What the exercise asks -
Keep the images out while you set down the data exactly.

Records provided -
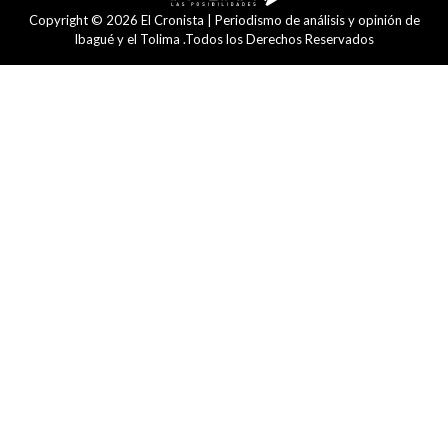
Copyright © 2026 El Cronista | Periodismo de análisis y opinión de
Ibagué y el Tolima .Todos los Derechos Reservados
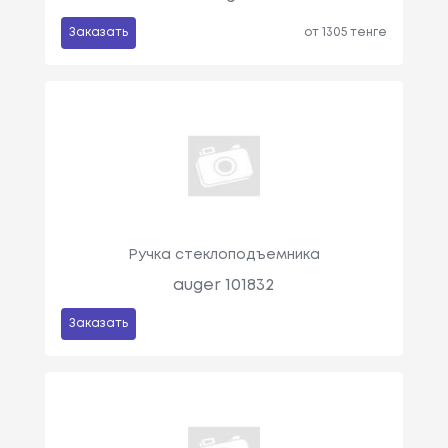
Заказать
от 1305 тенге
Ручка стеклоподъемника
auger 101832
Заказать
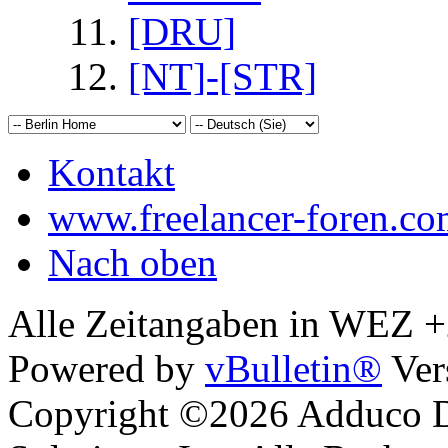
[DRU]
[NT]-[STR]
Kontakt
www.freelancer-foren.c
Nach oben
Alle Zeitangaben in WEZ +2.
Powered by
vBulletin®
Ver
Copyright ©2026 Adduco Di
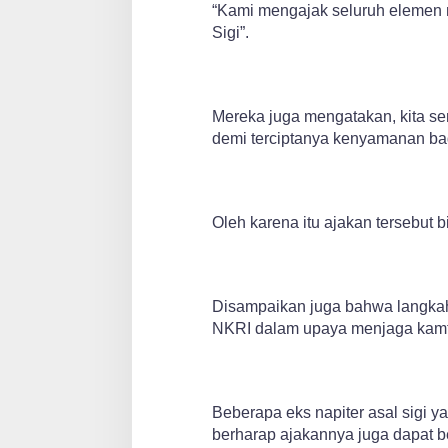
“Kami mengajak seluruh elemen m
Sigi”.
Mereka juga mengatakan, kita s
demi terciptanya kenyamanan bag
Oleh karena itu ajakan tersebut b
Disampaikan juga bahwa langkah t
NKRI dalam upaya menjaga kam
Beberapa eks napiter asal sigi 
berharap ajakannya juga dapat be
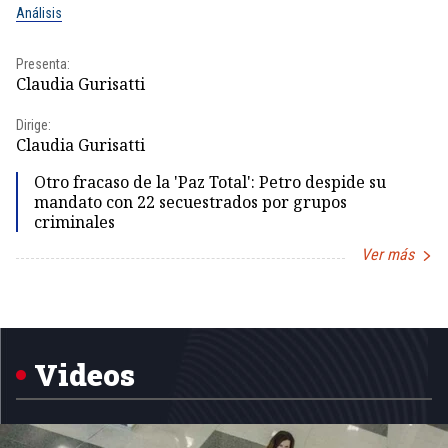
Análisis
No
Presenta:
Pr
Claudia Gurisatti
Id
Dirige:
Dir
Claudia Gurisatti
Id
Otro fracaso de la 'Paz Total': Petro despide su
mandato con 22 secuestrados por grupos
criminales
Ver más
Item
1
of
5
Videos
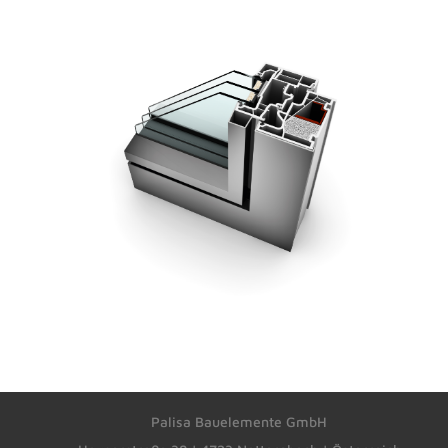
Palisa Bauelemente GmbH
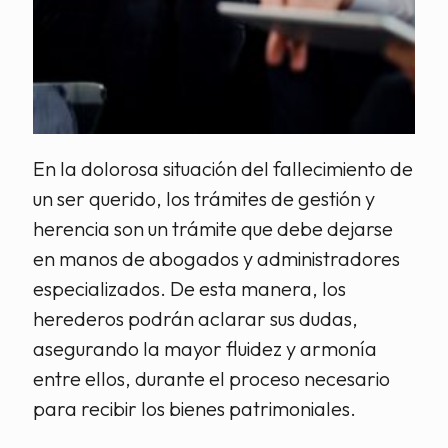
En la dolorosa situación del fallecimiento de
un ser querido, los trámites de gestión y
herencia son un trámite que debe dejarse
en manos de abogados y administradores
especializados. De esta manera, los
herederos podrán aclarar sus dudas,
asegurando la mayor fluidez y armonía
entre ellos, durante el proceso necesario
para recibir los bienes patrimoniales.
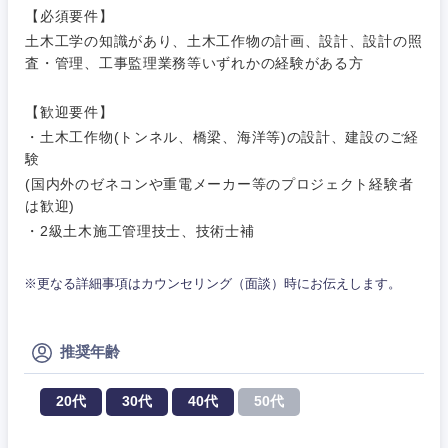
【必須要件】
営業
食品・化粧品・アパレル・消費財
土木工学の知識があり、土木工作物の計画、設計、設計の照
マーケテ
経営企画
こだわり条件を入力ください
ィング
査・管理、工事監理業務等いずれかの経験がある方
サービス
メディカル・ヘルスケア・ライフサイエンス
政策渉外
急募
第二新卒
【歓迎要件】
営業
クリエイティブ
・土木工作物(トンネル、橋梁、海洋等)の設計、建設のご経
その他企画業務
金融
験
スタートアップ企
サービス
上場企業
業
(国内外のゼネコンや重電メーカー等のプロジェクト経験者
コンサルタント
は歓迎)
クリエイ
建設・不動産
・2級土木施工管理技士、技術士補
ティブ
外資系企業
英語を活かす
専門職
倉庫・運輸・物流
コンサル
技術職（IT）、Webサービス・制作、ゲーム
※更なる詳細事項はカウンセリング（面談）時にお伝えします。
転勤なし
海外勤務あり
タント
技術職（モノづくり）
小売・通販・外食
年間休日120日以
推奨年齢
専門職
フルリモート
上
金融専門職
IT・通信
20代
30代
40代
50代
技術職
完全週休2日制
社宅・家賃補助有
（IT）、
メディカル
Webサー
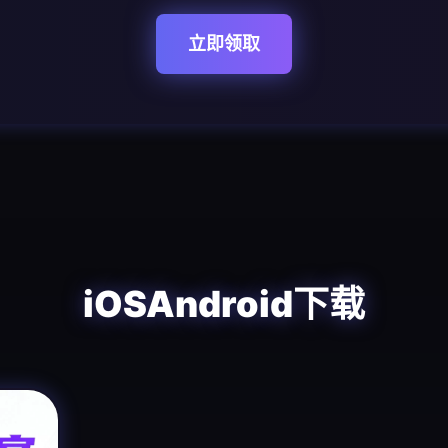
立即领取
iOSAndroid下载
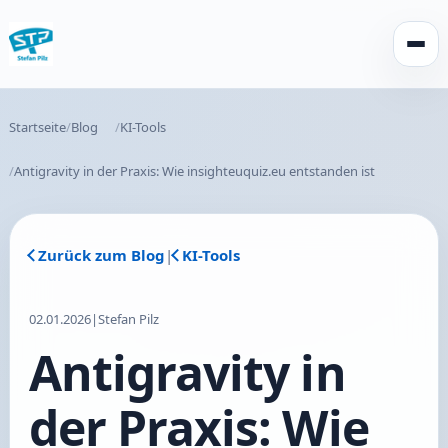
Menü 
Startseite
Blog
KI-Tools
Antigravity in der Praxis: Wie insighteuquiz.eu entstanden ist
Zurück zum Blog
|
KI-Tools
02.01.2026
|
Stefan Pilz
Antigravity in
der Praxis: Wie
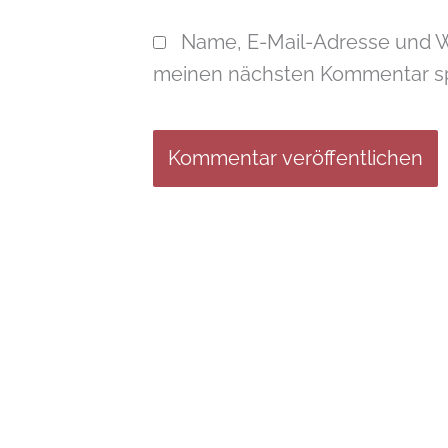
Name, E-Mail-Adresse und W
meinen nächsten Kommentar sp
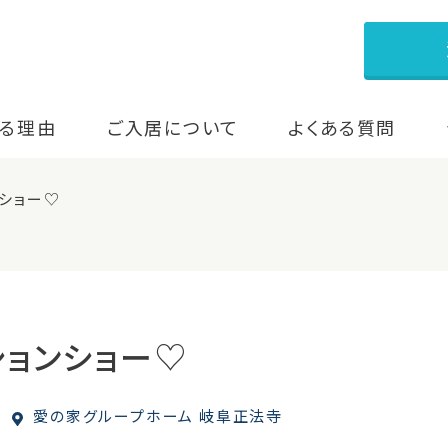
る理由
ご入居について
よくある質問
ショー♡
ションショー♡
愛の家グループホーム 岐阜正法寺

The answer -
Copyright © 2026 El Cronista | Periodismo de análisis y opinión de
Ibagué y el Tolima .Todos los Derechos Reservados
Заказать
от 1305 тенге
Ручка стеклоподъемника
auger 101832
Заказать
[DRU]
[NT]-[STR]
Kontakt
www.freelancer-foren.c
Nach oben
Alle Zeitangaben in WEZ +2.
Powered by
vBulletin®
Ver
Copyright ©2026 Adduco Di
“Kami mengajak seluruh elemen m
Sigi”.
Mereka juga mengatakan, kita s
demi terciptanya kenyamanan bag
Oleh karena itu ajakan tersebut b
Disampaikan juga bahwa langkah t
NKRI dalam upaya menjaga kam
Beberapa eks napiter asal sigi 
berharap ajakannya juga dapat be
Análisis
No
Presenta:
Pr
Claudia Gurisatti
Id
Dirige:
Dir
Claudia Gurisatti
Id
Otro fracaso de la 'Paz Total': Petro despide su
mandato con 22 secuestrados por grupos
criminales
Ver más
Item
1
of
5
Videos
Palisa Bauelemente GmbH
En la dolorosa situación del fallecimiento de
un ser querido, los trámites de gestión y
herencia son un trámite que debe dejarse
en manos de abogados y administradores
especializados. De esta manera, los
herederos podrán aclarar sus dudas,
asegurando la mayor fluidez y armonía
entre ellos, durante el proceso necesario
para recibir los bienes patrimoniales.
【必須要件】
営業
食品・化粧品・アパレル・消費財
土木工学の知識があり、土木工作物の計画、設計、設計の照
マーケテ
経営企画
こだわり条件を入力ください
ィング
査・管理、工事監理業務等いずれかの経験がある方
サービス
メディカル・ヘルスケア・ライフサイエンス
政策渉外
急募
第二新卒
【歓迎要件】
営業
クリエイティブ
・土木工作物(トンネル、橋梁、海洋等)の設計、建設のご経
その他企画業務
金融
験
スタートアップ企
サービス
上場企業
業
(国内外のゼネコンや重電メーカー等のプロジェクト経験者
コンサルタント
は歓迎)
クリエイ
建設・不動産
・2級土木施工管理技士、技術士補
ティブ
外資系企業
英語を活かす
専門職
倉庫・運輸・物流
コンサル
技術職（IT）、Webサービス・制作、ゲーム
※更なる詳細事項はカウンセリング（面談）時にお伝えします。
転勤なし
海外勤務あり
タント
技術職（モノづくり）
小売・通販・外食
年間休日120日以
推奨年齢
専門職
フルリモート
上
金融専門職
IT・通信
20代
30代
40代
50代
技術職
完全週休2日制
社宅・家賃補助有
（IT）、
メディカル
Webサー
立即领取
iOSAndroid下载
Menü 
Startseite
Blog
KI-Tools
Antigravity in der Praxis: Wie insighteuquiz.eu entstanden ist
Zurück zum Blog
|
KI-Tools
02.01.2026
|
Stefan Pilz
Antigravity in
der Praxis: Wie
Name, E-Mail-Adresse und W
meinen nächsten Kommentar sp
る理由
ご入居について
よくある質問
ショー♡
ションショー♡
愛の家グループホーム 岐阜正法寺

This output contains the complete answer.